Surprisingly, Russia and China did not drift apart. On the contrary, Moscow turned towards Beijing. Following the economic crisis, energy co-operation recommenced. Russia constructed the first oil pipeline to China, and this was followed by the signing of a series of contracts on oil deliveries. These made Chinese companies Russia’s most important customer in the Asian market. Chinese banks turned into the main source of financing for Russian energy behemoths, such as Rosneft and Transneft. Security co-operation encompassed not only regular military exercises on land (the Peace Mission) but also joint naval drills. Trade in arms revived and both sides expect to conclude new contracts on such weapons as the Su-35 fighters in the coming months. In Central Asia, Moscow and Beijing found ways to divide their influences, with China dominating the energy realm and Russia the security realm. Moreover, both sides seem able to reconcile their respective initiatives directed towards the region – the Russian-led Eurasian Economic Union and the Chinese ‘Silk Road Economic Belt’. Globally, China began to replace Russia as the West’s key interlocutor and emerged as the major coordinator of non-Western states in multilateral forums, such as the G-20 or BRICS. Even the Russian-American ‘reset’ initiated in 2009 did not weaken ties between Moscow and Beijing. Moreover, in the early-2010s Russian and Chinese policies towards the US converged. Both states put pressure on the US (in Eastern Europe and East Asia respectively) and opposed global American initiatives (e.g. blocking intervention in the Syrian civil war).
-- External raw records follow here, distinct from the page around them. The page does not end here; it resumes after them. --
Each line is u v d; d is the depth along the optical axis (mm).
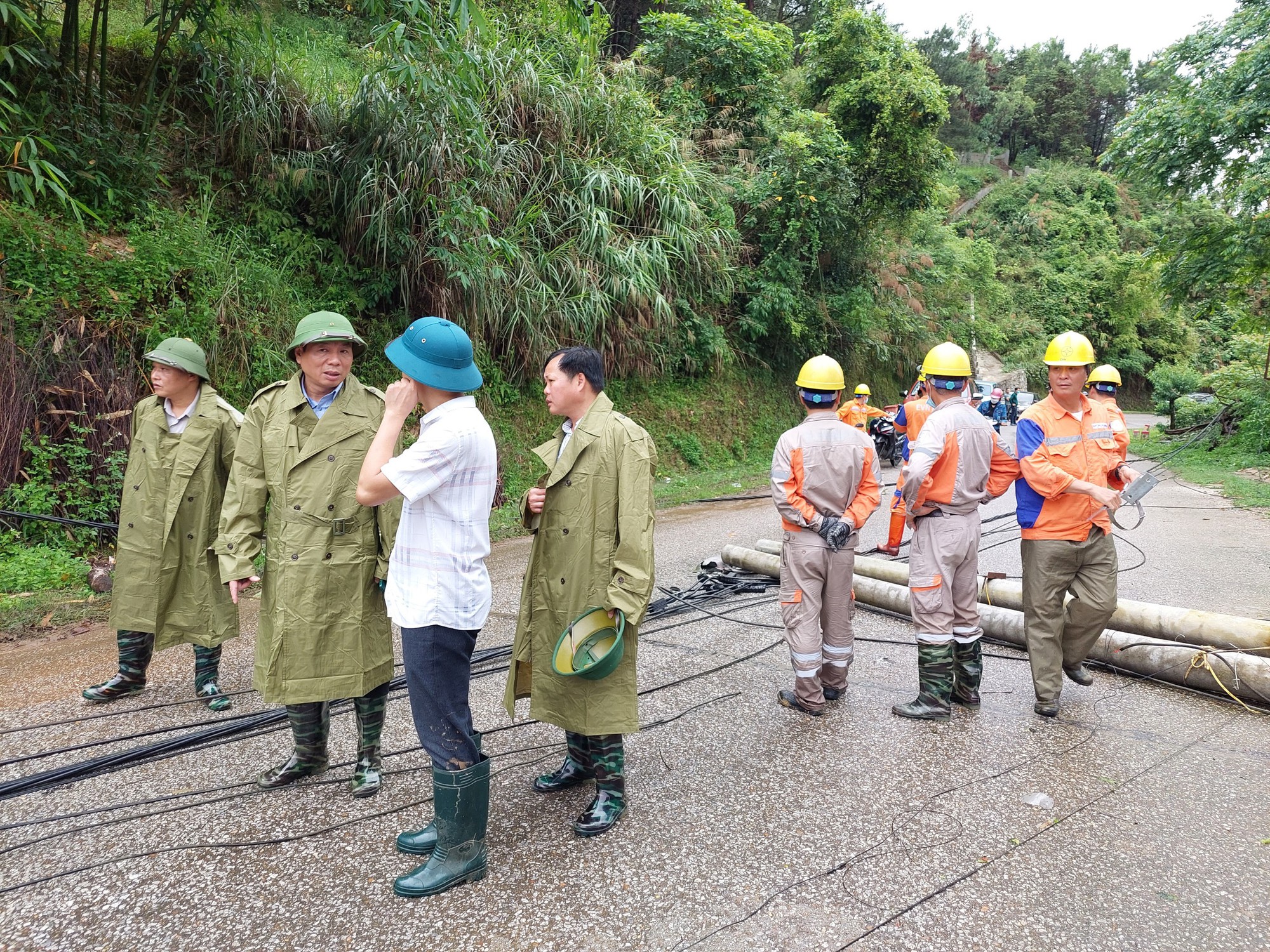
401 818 2830
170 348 3809
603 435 2783
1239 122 11625
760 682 4230
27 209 6762
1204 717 3748
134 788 3053
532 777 3160
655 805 2918
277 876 2473
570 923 2234
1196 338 38750
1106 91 58344
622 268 10766
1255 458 14359
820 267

The 2014 Ukrainian crisis had the potential to scupper this booming Russia-China co-operation. Having inspired a referendum in Crimea and annexed the peninsula, Moscow put Beijing in a highly uncomfortable position. Russia infringed upon the principles of non-interference and territorial integrity, cherished by China for reasons related to its own fears of separatism, particularly in Tibet and Xinjiang. Despite these serious doubts, Beijing decided to support Moscow. China explained its neutral position with regard to the annexation of Crimea with reference to specific historic circumstances and stopped short of criticising Russia for its ‘silent intervention’ in Eastern Ukraine. During subsequent bilateral and multilateral summits, Chinese leaders offered Vladimir Putin political and economic support rather than criticism.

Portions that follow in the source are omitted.